START Available records

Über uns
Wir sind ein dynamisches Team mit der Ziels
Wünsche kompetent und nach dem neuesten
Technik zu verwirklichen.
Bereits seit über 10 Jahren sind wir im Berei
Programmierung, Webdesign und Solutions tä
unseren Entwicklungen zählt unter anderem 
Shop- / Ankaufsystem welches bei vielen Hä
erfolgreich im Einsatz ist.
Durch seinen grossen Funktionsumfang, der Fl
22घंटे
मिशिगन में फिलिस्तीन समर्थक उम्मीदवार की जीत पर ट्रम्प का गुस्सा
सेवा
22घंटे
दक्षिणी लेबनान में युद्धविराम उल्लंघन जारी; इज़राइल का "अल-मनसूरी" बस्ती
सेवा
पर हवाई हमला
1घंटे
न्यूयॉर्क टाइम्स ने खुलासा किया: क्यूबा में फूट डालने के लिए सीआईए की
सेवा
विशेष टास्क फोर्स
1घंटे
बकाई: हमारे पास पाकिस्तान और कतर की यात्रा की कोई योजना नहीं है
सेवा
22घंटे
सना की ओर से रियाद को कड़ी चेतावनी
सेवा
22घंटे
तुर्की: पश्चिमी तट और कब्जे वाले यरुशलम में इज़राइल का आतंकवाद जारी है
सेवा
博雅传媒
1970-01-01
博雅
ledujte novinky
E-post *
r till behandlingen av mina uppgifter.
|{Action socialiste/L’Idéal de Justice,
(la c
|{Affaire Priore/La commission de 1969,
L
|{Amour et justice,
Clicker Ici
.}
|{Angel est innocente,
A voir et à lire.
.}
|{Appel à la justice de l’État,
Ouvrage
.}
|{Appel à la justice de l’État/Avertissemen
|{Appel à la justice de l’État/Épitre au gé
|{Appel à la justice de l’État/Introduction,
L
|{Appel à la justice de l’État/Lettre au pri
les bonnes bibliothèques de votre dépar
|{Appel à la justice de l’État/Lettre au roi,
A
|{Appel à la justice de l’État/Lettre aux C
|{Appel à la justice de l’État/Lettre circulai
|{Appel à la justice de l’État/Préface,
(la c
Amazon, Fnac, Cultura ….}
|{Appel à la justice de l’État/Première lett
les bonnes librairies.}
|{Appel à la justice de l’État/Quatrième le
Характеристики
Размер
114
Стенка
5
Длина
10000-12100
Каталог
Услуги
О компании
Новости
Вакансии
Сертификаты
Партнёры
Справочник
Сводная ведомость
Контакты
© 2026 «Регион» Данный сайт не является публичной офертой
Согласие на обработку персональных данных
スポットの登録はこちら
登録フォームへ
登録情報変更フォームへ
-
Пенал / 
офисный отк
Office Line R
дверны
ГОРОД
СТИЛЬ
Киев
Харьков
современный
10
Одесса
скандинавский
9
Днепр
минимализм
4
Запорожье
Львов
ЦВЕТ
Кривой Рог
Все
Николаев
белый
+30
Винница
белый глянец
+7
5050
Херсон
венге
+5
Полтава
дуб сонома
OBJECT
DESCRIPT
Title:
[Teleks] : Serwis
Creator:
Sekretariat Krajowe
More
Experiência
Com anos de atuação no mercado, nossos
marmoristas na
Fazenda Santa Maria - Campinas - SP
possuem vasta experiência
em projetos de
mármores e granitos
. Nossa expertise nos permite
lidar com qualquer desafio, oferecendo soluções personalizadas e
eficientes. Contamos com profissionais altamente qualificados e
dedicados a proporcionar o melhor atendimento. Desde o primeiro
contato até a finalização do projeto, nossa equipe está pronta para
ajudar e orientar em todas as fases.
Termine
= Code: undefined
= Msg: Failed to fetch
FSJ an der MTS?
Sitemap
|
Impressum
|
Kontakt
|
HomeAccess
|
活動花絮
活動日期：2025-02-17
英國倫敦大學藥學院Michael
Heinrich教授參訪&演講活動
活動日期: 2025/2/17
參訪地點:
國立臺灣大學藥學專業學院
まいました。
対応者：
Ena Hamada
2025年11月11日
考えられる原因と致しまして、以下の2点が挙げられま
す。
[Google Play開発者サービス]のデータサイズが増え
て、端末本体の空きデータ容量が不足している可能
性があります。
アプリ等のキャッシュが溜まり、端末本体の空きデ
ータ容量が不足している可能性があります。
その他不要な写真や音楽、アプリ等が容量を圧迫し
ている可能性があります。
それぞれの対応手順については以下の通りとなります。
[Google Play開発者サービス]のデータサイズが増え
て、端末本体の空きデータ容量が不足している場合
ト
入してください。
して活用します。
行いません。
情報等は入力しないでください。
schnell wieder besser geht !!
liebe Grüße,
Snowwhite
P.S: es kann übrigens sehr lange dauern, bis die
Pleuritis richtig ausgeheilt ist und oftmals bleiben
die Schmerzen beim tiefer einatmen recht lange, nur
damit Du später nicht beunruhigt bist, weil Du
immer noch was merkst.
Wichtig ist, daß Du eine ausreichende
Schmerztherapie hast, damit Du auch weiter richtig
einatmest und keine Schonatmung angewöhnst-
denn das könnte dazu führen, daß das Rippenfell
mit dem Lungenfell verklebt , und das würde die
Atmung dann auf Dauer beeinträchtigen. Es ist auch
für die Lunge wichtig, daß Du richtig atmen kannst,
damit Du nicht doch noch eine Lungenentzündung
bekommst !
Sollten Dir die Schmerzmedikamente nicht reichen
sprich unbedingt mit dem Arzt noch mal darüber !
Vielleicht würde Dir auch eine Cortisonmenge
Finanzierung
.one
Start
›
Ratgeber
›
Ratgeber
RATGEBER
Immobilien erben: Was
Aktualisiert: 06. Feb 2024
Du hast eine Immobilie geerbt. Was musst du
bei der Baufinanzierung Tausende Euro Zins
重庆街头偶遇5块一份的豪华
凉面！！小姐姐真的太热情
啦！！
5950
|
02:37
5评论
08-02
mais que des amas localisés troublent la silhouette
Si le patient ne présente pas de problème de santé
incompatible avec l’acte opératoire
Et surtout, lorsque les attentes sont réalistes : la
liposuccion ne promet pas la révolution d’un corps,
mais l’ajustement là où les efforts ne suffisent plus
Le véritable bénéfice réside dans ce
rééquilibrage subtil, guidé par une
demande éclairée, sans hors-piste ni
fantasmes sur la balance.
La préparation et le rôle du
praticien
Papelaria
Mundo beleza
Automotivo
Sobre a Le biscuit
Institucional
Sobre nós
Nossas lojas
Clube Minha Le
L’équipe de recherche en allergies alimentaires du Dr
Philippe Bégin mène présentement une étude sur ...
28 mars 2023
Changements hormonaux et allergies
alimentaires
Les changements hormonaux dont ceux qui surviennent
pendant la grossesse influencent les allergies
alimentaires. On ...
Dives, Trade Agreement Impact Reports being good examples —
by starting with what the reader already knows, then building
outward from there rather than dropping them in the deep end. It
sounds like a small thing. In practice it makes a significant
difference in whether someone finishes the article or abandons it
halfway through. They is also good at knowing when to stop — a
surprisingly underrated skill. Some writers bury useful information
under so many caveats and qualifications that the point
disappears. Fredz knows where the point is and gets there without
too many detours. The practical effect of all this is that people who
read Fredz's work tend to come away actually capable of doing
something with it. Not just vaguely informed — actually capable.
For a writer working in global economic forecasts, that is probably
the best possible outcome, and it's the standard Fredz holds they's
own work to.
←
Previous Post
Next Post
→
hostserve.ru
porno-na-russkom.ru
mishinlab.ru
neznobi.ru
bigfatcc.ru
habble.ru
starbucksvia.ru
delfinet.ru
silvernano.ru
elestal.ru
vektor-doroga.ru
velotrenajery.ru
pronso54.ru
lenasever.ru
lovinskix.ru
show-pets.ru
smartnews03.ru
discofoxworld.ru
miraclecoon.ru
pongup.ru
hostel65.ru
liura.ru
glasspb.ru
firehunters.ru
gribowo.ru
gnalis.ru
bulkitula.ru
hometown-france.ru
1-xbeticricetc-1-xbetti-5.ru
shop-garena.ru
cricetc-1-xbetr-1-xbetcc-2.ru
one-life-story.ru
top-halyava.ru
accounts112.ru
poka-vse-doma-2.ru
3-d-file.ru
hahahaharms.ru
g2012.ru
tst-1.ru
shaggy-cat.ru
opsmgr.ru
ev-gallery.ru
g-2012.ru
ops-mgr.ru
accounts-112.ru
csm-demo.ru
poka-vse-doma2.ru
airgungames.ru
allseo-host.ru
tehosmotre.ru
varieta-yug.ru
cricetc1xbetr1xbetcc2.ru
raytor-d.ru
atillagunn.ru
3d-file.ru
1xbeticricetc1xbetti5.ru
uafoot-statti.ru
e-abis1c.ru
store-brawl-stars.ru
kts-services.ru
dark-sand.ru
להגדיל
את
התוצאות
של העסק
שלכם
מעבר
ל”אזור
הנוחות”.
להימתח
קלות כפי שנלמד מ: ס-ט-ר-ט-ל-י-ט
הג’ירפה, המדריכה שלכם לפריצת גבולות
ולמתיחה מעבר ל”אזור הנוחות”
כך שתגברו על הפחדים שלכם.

END Available records

_Exercise aim_: Output the lines verbatim, from the first line of the items through the line containing "de l’État/Première lett", with both of those lines included.

_Result of the exercise_:
Über uns
Wir sind ein dynamisches Team mit der Ziels
Wünsche kompetent und nach dem neuesten
Technik zu verwirklichen.
Bereits seit über 10 Jahren sind wir im Berei
Programmierung, Webdesign und Solutions tä
unseren Entwicklungen zählt unter anderem 
Shop- / Ankaufsystem welches bei vielen Hä
erfolgreich im Einsatz ist.
Durch seinen grossen Funktionsumfang, der Fl
22घंटे
मिशिगन में फिलिस्तीन समर्थक उम्मीदवार की जीत पर ट्रम्प का गुस्सा
सेवा
22घंटे
दक्षिणी लेबनान में युद्धविराम उल्लंघन जारी; इज़राइल का "अल-मनसूरी" बस्ती
सेवा
पर हवाई हमला
1घंटे
न्यूयॉर्क टाइम्स ने खुलासा किया: क्यूबा में फूट डालने के लिए सीआईए की
सेवा
विशेष टास्क फोर्स
1घंटे
बकाई: हमारे पास पाकिस्तान और कतर की यात्रा की कोई योजना नहीं है
सेवा
22घंटे
सना की ओर से रियाद को कड़ी चेतावनी
सेवा
22घंटे
तुर्की: पश्चिमी तट और कब्जे वाले यरुशलम में इज़राइल का आतंकवाद जारी है
सेवा
博雅传媒
1970-01-01
博雅
ledujte novinky
E-post *
r till behandlingen av mina uppgifter.
|{Action socialiste/L’Idéal de Justice,
(la c
|{Affaire Priore/La commission de 1969,
L
|{Amour et justice,
Clicker Ici
.}
|{Angel est innocente,
A voir et à lire.
.}
|{Appel à la justice de l’État,
Ouvrage
.}
|{Appel à la justice de l’État/Avertissemen
|{Appel à la justice de l’État/Épitre au gé
|{Appel à la justice de l’État/Introduction,
L
|{Appel à la justice de l’État/Lettre au pri
les bonnes bibliothèques de votre dépar
|{Appel à la justice de l’État/Lettre au roi,
A
|{Appel à la justice de l’État/Lettre aux C
|{Appel à la justice de l’État/Lettre circulai
|{Appel à la justice de l’État/Préface,
(la c
Amazon, Fnac, Cultura ….}
|{Appel à la justice de l’État/Première lett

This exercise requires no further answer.